WHAT IS NEEDED:
Although the data below holds other lines too, output only those from the line with "middle dip: (273, 218)" up to and including the line with "ring tip: (257, 242)", exactly as they appear.

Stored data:
----

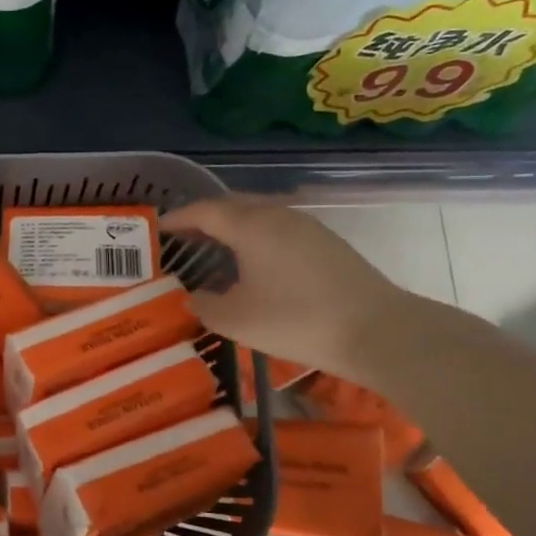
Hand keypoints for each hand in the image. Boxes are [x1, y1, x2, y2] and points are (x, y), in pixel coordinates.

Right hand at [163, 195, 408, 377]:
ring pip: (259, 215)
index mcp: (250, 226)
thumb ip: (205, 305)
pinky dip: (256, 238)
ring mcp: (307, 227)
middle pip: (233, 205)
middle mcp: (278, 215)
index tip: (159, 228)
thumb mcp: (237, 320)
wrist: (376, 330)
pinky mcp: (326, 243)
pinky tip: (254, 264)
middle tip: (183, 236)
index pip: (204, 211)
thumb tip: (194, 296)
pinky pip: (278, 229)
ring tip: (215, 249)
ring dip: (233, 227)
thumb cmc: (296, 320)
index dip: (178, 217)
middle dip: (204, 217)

----

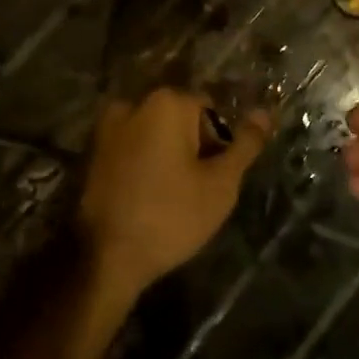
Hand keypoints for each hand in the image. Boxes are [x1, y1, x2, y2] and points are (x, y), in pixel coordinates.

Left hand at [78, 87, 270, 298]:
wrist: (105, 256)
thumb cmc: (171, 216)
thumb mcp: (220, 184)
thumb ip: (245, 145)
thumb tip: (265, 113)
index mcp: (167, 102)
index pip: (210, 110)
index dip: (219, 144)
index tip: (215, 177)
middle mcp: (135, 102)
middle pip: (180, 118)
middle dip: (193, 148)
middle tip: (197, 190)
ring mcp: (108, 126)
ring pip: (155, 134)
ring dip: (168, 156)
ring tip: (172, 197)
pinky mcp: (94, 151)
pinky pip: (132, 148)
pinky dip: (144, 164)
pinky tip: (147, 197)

----

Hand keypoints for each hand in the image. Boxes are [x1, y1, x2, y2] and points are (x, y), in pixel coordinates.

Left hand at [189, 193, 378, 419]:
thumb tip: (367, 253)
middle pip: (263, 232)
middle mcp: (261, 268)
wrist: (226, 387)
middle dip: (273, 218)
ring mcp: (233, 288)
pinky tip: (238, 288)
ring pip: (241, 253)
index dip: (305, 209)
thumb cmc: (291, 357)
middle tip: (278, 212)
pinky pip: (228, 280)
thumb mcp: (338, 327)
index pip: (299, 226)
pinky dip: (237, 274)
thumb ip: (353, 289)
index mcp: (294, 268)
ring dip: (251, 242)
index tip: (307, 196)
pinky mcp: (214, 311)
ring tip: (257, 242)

----

SOLUTION TO THE PROBLEM:
middle dip: (273, 218)
ring mcp: (233, 288)
pinky tip: (238, 288)
ring pip: (241, 253)
index dip: (305, 209)
thumb cmc: (291, 357)
middle tip: (278, 212)
pinky pip: (228, 280)
thumb mcp: (338, 327)
index pip: (299, 226)
pinky dip: (237, 274)
thumb ip: (353, 289)
index mcp: (294, 268)
ring dip: (251, 242)
index tip: (307, 196)
pinky mcp: (214, 311)
ring tip: (257, 242)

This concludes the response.